Златоцвет | страница 9



Звягин произнес эту речь с достоинством победителя. Он уже видел, что либо Оскар Уайльд произведет такой невинный переполох, как в голове остроносого адвоката, который был не вреден, либо ему вовсе не будут возражать, — и таким образом последнее слово как-никак останется за ним. Он щеголял своей приверженностью к Уайльду, он со вкусом и удовольствием произносил самые беззастенчивые афоризмы Уайльда, действительно не заботясь о седых бородах людей, привыкших «держать знамя». Они молчали — тем лучше. Он не испугался бы их негодования, громко выраженного. И он был доволен собой, своей смелостью и своим рефератом, как будто он знал наверное, что есть в зале человек, которому это должно понравиться и которому единственно он, Звягин, хотел понравиться.

Кажется — все дамы были в восторге. Конечно, это был не более как обычный дамский восторг перед литературой: точно щебечущие птички, когда они садятся на ветку, чуть-чуть, на одну маленькую минуточку, едва касаясь дерева нежными лапками, — и сейчас же весело улетают прочь; конечно, тут была некоторая примесь недоумения; однако угол заволновался, головы сблизились, послышалось шептанье, которое еще пронзительнее выделило свистящее «с» у круглолицей писательницы. Громко дамам говорить не дозволялось. Генерал Лукашевич, как председатель, не мог допустить дамских возражений, он в них не был уверен. В шепоте не принимала участия только Юлия Никифоровна, выражение лица которой было теперь особенно удовлетворенно и томно, — и дама у рояля: она сидела слишком далеко.

Генерал уже хотел подать знак окончания прений, как вдруг из угла, противоположного дамскому, послышался слабый, но настойчивый голос:

— Прошу позволения сказать несколько слов референту…

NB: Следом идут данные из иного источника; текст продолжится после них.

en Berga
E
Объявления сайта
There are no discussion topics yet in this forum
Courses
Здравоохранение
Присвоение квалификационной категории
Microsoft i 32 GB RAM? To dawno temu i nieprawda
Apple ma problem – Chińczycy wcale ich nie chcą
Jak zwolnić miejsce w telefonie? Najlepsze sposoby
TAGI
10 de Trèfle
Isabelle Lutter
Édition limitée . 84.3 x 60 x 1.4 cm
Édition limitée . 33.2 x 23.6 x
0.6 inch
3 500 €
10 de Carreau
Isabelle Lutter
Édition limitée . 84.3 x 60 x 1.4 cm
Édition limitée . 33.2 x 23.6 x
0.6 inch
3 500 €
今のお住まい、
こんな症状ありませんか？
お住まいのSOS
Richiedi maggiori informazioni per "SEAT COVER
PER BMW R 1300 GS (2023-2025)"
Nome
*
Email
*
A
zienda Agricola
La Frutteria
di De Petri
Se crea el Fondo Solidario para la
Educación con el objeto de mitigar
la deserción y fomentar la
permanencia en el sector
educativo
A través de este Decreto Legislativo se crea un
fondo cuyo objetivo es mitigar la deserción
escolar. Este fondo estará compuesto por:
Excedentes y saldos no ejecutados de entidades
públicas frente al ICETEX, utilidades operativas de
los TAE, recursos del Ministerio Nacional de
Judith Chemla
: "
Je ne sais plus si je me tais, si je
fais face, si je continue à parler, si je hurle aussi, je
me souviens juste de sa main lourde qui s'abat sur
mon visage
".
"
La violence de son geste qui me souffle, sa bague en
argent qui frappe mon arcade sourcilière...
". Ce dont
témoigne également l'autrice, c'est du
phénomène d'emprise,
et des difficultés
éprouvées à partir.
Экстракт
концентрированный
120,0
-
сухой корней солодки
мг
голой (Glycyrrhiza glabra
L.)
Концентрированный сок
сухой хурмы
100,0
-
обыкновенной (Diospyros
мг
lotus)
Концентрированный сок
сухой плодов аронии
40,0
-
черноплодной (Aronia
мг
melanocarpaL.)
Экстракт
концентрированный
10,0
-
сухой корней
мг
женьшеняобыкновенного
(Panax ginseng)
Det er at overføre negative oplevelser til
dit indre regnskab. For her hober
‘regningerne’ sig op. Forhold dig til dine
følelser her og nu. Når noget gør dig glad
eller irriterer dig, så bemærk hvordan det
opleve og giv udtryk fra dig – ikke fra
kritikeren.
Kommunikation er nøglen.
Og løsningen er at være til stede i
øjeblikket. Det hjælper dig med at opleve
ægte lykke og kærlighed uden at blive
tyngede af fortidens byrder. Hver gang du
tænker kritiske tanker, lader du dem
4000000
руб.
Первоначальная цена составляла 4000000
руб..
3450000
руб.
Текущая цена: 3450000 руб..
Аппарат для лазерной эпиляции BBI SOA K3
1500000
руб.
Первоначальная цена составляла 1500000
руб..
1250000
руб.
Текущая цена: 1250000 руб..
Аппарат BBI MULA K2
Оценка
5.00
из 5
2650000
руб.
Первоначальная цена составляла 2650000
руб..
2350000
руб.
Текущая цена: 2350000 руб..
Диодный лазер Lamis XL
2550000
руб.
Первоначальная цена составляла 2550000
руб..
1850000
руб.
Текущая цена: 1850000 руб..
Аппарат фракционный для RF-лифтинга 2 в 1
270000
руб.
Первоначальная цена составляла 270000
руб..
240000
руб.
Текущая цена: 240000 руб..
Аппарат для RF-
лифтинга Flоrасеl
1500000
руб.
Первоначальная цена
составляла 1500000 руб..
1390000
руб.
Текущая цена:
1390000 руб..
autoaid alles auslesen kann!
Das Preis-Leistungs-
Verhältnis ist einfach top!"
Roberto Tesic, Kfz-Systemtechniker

— Кто это? — поспешным шепотом проговорила румяная писательница, наклоняясь к m-lle Бонч.

— Ах Боже мой… Не знаю… Кто это? Да позвольте: это профессор один московский… Кириллов, кажется… Однако! Он здесь случайно — и возражает.

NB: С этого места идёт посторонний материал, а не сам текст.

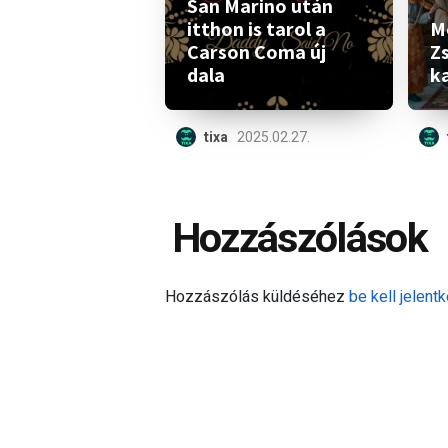
San Marino után
itthon is tarol a
M
Carson Coma új
Z
dala
ka
tixa
2025.02.27.
Hozzászólások
Hozzászólás küldéséhez
be kell jelentk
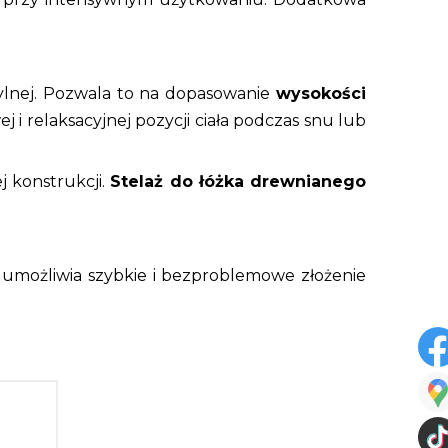
tylnej. Pozwala to na dopasowanie
wysokości
ej i relaksacyjnej pozycji ciała podczas snu lub
j konstrukcji.
Stelaż do łóżka drewnianego
o umożliwia szybkie i bezproblemowe złożenie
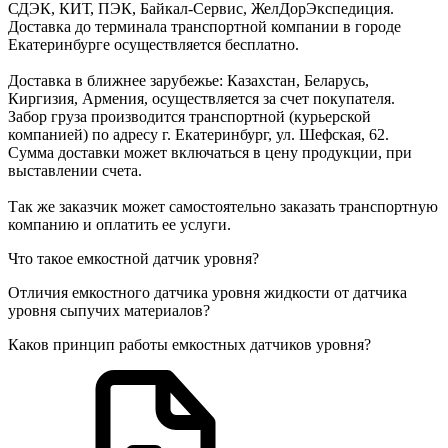
СДЭК, КИТ, ПЭК, Байкал-Сервис, ЖелДорЭкспедиция.
Доставка до терминала транспортной компании в городе
Екатеринбурге осуществляется бесплатно.
Доставка в ближнее зарубежье: Казахстан, Беларусь,
Киргизия, Армения, осуществляется за счет покупателя.
Забор груза производится транспортной (курьерской
компанией) по адресу г. Екатеринбург, ул. Шефская, 62.
Сумма доставки может включаться в цену продукции, при
выставлении счета.
Так же заказчик может самостоятельно заказать транспортную
компанию и оплатить ее услуги.
Что такое емкостной датчик уровня?
Отличия емкостного датчика уровня жидкости от датчика
уровня сыпучих материалов?
Каков принцип работы емкостных датчиков уровня?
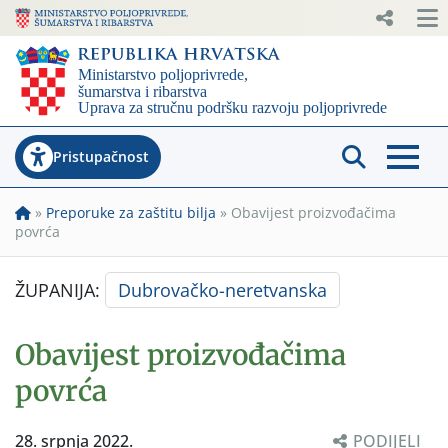
Pristupačnost
»
Preporuke za zaštitu bilja
»
Obavijest proizvođačima
povrća
ŽUPANIJA:
Dubrovačko-neretvanska
Obavijest proizvođačima
povrća
28. srpnja 2022.
PODIJELI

Кириллов был тот самый бледный, сутуловатый господин с длинными бесцветными волосами, который с самого начала вечера не произнес ни слова. Его никто не замечал, многие его не знали и теперь удивились, когда он встал со своего места и подошел ближе.

— Я хотел сделать маленькое возражение, если это будет уместно, — начал Кириллов. Его голос был слаб, но внятен. Видно, что говорить он привык. Правой рукой он делал жесты во время речи, мягкие и приятные.

— Я позволю себе заметить референту, — продолжал Кириллов, — что он, говоря об Уайльде, называет его, если не ошибаюсь, самым ярким представителем новейших настроений, как бы выразителем новых движений. Насколько я мог заметить, симпатии референта вполне принадлежат важнейшим течениям — символизму и мистицизму. О них, кстати, тут уже было говорено, я не вполне согласен с референтом, что возражение господина Хамрата отдаляло нас от предмета. Каким образом, спрошу я референта, может Оскар Уайльд быть полным и смелым выразителем новейших настроений, не чуждых самому референту, если Оскар Уайльд прежде всего сторонник чисто эстетического взгляда на искусство с совершенным, даже резким отрицанием всякого символизма?